[TASK INPUTS]:
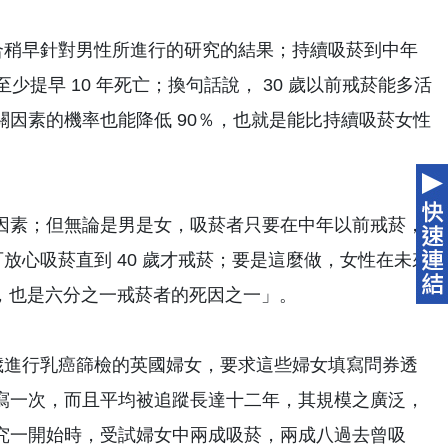
吻合稍早針對男性所進行的研究的結果；持續吸菸到中年
提早 10 年死亡；換句話說， 30 歲以前戒菸能多活
菸相關因素的機率也能降低 90％，也就是能比持續吸菸女性
因素；但無論是男是女，吸菸者只要在中年以前戒菸，
可放心吸菸直到 40 歲才戒菸；要是這麼做，女性在未來
險，也是六分之一戒菸者的死因之一」。
0-65 歲進行乳癌篩檢的英國婦女，要求這些婦女填寫問券透
寫一次，而且平均被追蹤長達十二年，其規模之廣泛，
究一開始時，受試婦女中兩成吸菸，兩成八過去曾吸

[EXERCISE OBJECTIVE]: Extract, exactly, the lines above that begin at the line containing "險，也是六分之一戒菸者的死因之一」。" and end at the final line of the records; add no other text.

[TASK ANSWER]:
險，也是六分之一戒菸者的死因之一」。
0-65 歲進行乳癌篩檢的英國婦女，要求這些婦女填寫問券透
寫一次，而且平均被追蹤長達十二年，其規模之廣泛，
究一開始時，受試婦女中兩成吸菸，兩成八過去曾吸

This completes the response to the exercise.